There is a good section on the current and future status of professional service firms and a multi-chapter section on how these firms can add value by promoting knowledge-based relationships with their clients. Being very practical I was especially interested in the final section on implementation. How can you practically do this stuff? As Ross wrote, the real value is making these things happen. I was not disappointed here. He gives a robust framework of the five key domains: strategies, structures, process, skills, and culture. But, more importantly, fills this framework in with specific suggestions.
Next, follows a review of the growing communication channels available to connect with clients and their strengths and limitations. There is a tradeoff between efficiency and relationship strength. But the high payoff activities come from the high relationship initiatives.

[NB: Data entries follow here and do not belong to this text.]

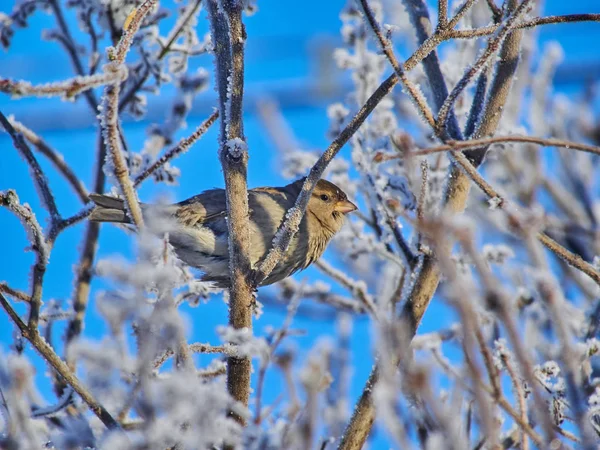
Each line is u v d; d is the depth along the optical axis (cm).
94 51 1063
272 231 1002
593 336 872
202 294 885
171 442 563
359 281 1020
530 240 469
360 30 1090
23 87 507
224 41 740
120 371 602
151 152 1019
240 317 740
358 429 720
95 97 1046
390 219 873
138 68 1045
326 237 1052
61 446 614
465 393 759
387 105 1059
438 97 905
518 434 721
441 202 820
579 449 539
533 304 941
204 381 770
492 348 834
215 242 983
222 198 1002
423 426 628
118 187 588
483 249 999
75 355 553
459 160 685
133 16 623
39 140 1032
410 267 823
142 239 575
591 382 720
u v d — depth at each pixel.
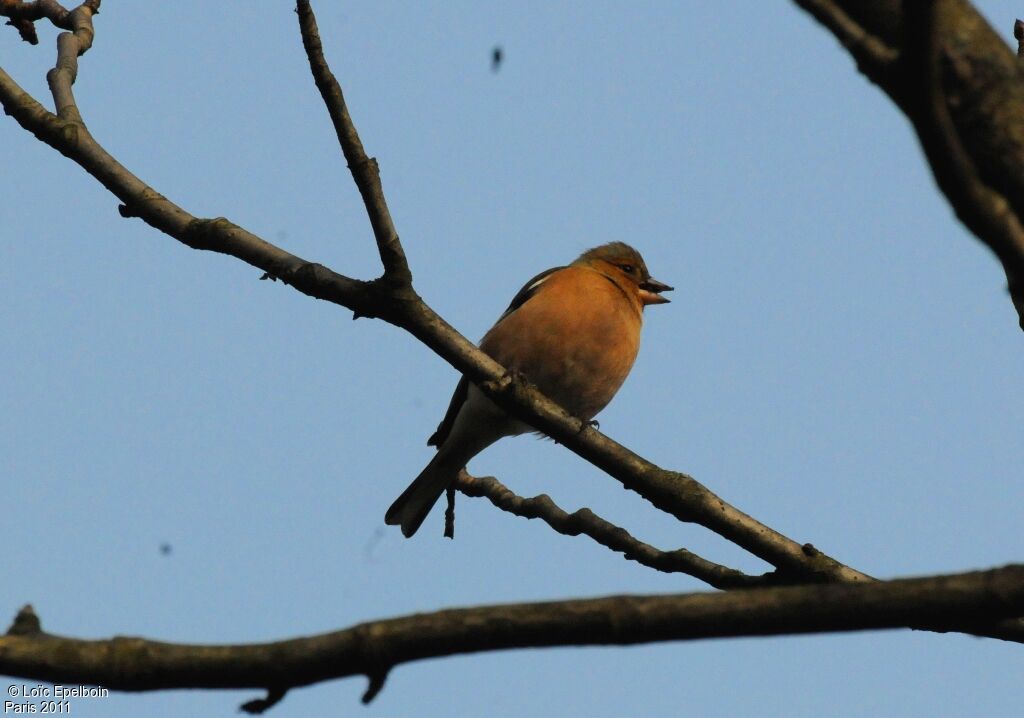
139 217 8.86
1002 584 4.82
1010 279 4.88
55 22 10.16
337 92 7.95
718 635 4.97
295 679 5.00
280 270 8.63
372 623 5.04
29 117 8.91
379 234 8.40
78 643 5.03
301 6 7.75
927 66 4.16
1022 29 8.14
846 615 4.91
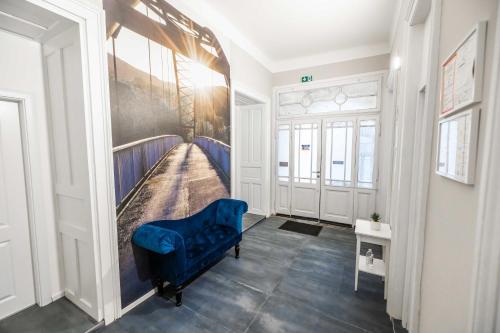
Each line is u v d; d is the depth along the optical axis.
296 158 4.40
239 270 2.53
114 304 1.79
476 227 0.70
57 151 1.84
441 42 1.11
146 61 1.98
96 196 1.65
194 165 2.60
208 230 2.66
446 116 0.99
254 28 3.12
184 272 1.95
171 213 2.31
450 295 0.92
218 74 2.93
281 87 4.35
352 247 3.13
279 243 3.26
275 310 1.90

Ross extends this approach to offer ways to expand client contact beyond the initial relationships that brought you into the firm. This expanded contact requires greater guidance and leadership to ensure consistency and alignment with your objectives for the client and this leadership is the subject of the next chapter. Here he makes use of the four stage model introduced earlier, engaging, aligning, deepening, and partnering, and applies it to a variety of communication channels. I have found that a key to success in most consulting relationships is active involvement by the client. The best initiatives, the ground breaking ones, came from a partnering with some smart client people. The worst were ones were we were forced to do it for them. Ross develops this theme in the next chapter on co-creation with some excellent examples such as the successful London ad agency, Mother.
Ross concludes with an appendix on the nature of mental models drawing on cognitive science. This was my academic field so I read this piece with great interest. He covers the two main types of mental representations, analogical or sensory based like images, and propositional which are abstract in nature and best represented by language and math. These two forms can complement each other but their qualities need to recognized and taken advantage of in communication. The goal of this review of the basic concepts of cognitive science is to provide a grounding in ways to more effectively transfer knowledge. To transfer knowledge we must understand how people acquire this knowledge.
I certainly recommend this book to anyone who wants to develop deeper client relations, create more impactful initiatives and enable their clients to appreciate the significance of this work.